No big surprise – there are some unread rules for optimal networking. How well you work your network will determine how fruitful your efforts are, how well you are received when you call to setup meetings, and how easily you expand your network.

Let's look at eight rules for job seekers to optimize their networking efforts.

  1. Do not mistake networking meetings for job interviews. When you speak to people currently in your network, or those you're trying to add, make sure you do not insist that you're soliciting job opportunities. In fact, reassure the people you talk to that you are not asking them for a job. Chances are, when you call to try to setup networking meetings, you will hear "sorry, we are not hiring." Here's an appropriate response: "Great. I understand you guys have a very stable work. I'd like to find out more about that that is; I hope to learn something that will help me in my job search." Once you end up sitting across from them, do not change gears and ask for a job.

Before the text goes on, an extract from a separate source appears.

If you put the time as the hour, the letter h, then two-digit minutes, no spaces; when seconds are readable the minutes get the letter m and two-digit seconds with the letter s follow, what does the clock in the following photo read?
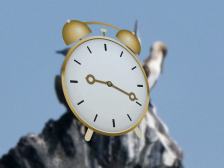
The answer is 9h19
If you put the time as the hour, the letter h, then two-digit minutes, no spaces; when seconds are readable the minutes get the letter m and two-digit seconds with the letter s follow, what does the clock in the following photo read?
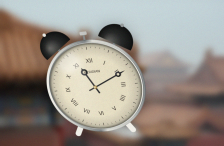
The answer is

  2. Drop names (carefully) when reaching out to referrals. If your neighbor Sarah Smith reiterates you an old colleague, John Public, the first words out of your mouth when you call James should be "Sara Smith suggested I give you call." Furthermore, when Sara originally claimed you talk to John, you should have asked her if she'd be willing to call him first and let him know you'd be calling. To use sales parlance, this turns a "cold call" into a "warm call."
  3. Provide a positive reason to meet with people. Let's continue the preceding example. When Sara suggests you talk to John, ask her why. Let's say her answer is "he knows everyone in town." When you call John, say something like "Sara Smith told me that you are a master of networking, and I'm hiring you can share some ideas about how I can use networking in my job search."

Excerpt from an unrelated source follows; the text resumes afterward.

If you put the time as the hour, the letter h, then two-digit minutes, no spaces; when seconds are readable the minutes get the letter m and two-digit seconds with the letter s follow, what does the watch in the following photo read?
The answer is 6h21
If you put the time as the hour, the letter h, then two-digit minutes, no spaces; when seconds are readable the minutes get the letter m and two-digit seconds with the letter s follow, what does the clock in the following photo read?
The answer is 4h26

  4. Establish and respect boundaries for a networking meeting. Let's say you telephoned John and requested "15 minutes to discuss what you know about the latest technology opportunities for new grads." After 15 minutes, you should thank him for his time and be prepared to leave. He may invite you to stay and continue talking – but it's his call.

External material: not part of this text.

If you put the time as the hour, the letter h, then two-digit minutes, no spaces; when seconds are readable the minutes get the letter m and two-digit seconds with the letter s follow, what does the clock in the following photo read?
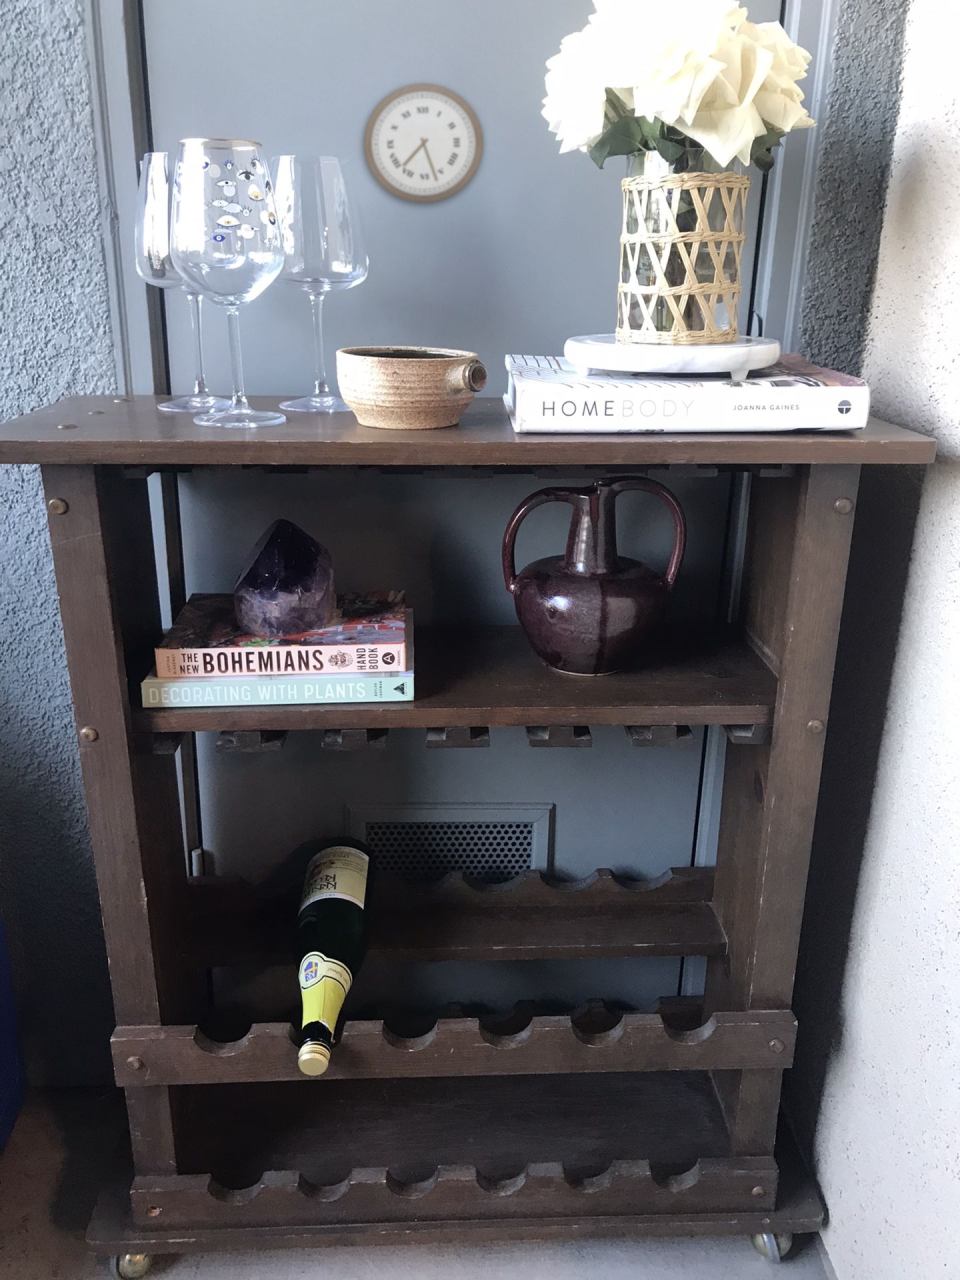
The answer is 7h27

  5. Do not leave without another referral. If you sold cutlery, encyclopedias or vacuums door to door in high school, you're familiar with this technique. End each networking meeting by asking for recommendations regarding who else you can talk to. Once again, you may run into objections such as "I do not know anyone who's hiring." A good way around this is "I'd like to talk to anyone you can think of, for any reason. I'm in information-gathering mode." Again, once you get referrals, ask if the person offering them is willing to make a call on your behalf, to mention that you will be calling.
  6. Send a thank you note after a networking meeting. When a successful business person takes 15 minutes or more out of their time, and hopefully shares 1-2 referrals with you, they have done you a priceless favor. Acknowledge it with a thank you card.
  7. Reciprocate. Networking works because a lot of successful business people give their time away to strangers, for no immediate gain of their own. Someday, after networking has led you to new employment opportunities, your phone may ring. When a nervous stranger tentatively requests 15 minutes of your time, make it a priority.
  8. Integrate online job searching with networking. Surfing job web sites is a great way to educate yourself about the types of opportunities available, who's hiring, etc. As you view postings, you may remember that people in your network – friends, ex coworkers, etc. – work for the employers in question. Reaching out to these people for an introduction can be a very effective way of standing out from the other candidates who apply.

There must be a reason that all career coaches agree networking is the golden path to the best job opportunities. It's not an easy path, it is not a quick path. But it can grant you VIP status during meetings (especially useful when it turns out they have opportunities for which you are well qualified) and it can lead you to the 80% of jobs which experts say go unadvertised.

So, to paraphrase a popular program, networking "works if you work it." And it works best if you follow the precedent rules and recommendations.